* _Fragment strony_
"Piosenki o miłości są takie banalne..."...


Autor: magrat
26 marca 2004, 14:06

      

      Więc na razie nic na ten temat nie napiszę, bo i tak nie ma o czym (ale jak będzie, to nie omieszkam).

      Za to muszę się poskarżyć na forum publicznym, że wczoraj przez 3 godziny nie było u mnie prądu! I to juz trzeci raz w tym tygodniu (ale wcześniej działo się to tak po 24.00, więc skutki nie były tak bardzo uciążliwe - no chyba, że ktoś miał budzik nim napędzany)

* _Zadania_
**1.** Jak długo, według wpisu, nie było wczoraj prądu?
**2.** Przepisz z wpisu fragment od „Za to muszę” do „budzik nim napędzany)”, włącznie z tymi słowami.
**3.** Streść krócej akapit wpisu zaczynający się od słów „Za to muszę się poskarżyć”, zachowując jego najważniejsze fakty.

* _Dostarczone materiały_
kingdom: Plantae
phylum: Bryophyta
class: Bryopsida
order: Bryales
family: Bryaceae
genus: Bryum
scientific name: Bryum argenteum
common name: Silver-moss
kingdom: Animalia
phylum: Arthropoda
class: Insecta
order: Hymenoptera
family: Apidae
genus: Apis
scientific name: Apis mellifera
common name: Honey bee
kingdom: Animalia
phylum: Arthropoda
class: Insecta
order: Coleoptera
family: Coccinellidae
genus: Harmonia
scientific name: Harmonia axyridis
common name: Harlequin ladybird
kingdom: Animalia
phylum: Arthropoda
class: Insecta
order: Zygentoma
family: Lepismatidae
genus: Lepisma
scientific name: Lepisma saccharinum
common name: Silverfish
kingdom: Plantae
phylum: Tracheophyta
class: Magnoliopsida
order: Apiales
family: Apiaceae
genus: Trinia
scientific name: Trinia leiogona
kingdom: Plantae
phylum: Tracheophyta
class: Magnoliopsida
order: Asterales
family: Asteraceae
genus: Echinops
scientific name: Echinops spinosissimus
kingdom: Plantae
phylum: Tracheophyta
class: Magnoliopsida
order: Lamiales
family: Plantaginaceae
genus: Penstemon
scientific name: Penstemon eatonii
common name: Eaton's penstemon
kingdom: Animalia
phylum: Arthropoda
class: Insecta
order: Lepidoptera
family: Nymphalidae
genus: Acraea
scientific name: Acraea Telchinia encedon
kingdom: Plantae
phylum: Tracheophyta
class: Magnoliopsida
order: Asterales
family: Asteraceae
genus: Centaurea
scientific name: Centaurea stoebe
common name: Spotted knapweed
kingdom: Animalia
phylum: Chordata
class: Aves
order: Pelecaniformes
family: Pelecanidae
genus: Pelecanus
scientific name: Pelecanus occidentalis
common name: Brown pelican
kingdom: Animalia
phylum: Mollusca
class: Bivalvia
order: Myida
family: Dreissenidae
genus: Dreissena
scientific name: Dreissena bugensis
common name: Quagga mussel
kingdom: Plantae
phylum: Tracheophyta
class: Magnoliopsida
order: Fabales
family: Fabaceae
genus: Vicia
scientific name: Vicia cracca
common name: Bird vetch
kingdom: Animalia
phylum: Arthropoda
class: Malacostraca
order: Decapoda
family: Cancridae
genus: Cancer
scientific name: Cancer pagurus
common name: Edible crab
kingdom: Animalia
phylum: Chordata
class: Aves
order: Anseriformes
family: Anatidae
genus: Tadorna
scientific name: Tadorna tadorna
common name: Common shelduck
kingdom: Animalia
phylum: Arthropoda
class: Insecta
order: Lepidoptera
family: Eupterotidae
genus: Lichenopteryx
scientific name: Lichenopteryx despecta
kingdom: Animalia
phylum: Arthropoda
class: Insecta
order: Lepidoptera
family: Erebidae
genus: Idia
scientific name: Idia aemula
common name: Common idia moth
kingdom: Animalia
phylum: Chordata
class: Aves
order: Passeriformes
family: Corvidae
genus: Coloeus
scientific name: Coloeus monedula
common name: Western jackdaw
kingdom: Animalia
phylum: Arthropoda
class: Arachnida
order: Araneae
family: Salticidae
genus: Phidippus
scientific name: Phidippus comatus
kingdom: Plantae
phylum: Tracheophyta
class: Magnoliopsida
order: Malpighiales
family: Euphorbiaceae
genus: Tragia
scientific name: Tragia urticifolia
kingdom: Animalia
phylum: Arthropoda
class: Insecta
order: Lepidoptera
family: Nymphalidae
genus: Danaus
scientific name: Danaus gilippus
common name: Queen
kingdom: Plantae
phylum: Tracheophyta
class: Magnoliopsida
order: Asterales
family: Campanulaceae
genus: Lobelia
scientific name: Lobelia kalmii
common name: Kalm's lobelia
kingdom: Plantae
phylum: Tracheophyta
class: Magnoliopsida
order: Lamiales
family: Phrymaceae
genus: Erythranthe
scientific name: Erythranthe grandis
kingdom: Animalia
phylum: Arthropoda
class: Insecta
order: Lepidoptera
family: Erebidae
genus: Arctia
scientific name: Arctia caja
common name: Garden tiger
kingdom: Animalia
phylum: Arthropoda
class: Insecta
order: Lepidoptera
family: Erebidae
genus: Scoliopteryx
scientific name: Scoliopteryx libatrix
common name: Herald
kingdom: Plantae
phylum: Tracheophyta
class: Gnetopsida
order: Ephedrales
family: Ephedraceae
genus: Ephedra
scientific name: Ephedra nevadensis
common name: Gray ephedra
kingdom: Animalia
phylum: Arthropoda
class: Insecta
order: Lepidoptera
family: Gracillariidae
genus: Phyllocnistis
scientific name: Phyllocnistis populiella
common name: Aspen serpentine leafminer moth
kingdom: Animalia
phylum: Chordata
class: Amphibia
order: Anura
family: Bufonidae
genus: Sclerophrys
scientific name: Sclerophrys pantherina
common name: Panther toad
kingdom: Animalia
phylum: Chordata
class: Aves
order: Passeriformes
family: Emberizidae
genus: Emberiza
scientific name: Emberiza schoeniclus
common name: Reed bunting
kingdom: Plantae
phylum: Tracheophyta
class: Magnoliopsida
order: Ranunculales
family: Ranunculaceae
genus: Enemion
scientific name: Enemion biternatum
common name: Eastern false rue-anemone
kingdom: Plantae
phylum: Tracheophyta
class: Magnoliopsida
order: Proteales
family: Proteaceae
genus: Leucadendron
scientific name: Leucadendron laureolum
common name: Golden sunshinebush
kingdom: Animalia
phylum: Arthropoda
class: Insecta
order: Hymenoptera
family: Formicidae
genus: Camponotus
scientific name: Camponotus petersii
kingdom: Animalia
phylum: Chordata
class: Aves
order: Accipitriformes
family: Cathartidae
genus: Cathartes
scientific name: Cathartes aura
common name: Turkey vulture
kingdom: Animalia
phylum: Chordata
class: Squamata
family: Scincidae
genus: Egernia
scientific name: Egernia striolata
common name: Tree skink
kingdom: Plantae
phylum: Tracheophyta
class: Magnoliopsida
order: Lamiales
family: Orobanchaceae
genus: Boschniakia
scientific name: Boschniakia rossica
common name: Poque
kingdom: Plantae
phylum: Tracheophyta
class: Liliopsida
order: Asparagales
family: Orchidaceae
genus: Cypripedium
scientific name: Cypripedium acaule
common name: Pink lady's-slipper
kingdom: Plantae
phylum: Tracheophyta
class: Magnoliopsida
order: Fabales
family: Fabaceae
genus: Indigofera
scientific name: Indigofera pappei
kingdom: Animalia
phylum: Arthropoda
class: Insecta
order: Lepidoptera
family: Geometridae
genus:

* _Rozwiązania zadań_
**1.** Przez 3 godziny.

**2.**
Za to muszę się poskarżyć na forum publicznym, że wczoraj przez 3 godziny nie było u mnie prądu! I to juz trzeci raz w tym tygodniu (ale wcześniej działo się to tak po 24.00, więc skutki nie były tak bardzo uciążliwe - no chyba, że ktoś miał budzik nim napędzany)

**3.** Skarga na forum publicznym: wczoraj przez 3 godziny nie było prądu. To już trzeci raz w tym tygodniu. Wcześniejsze przerwy zdarzały się po 24.00, więc były mniej uciążliwe.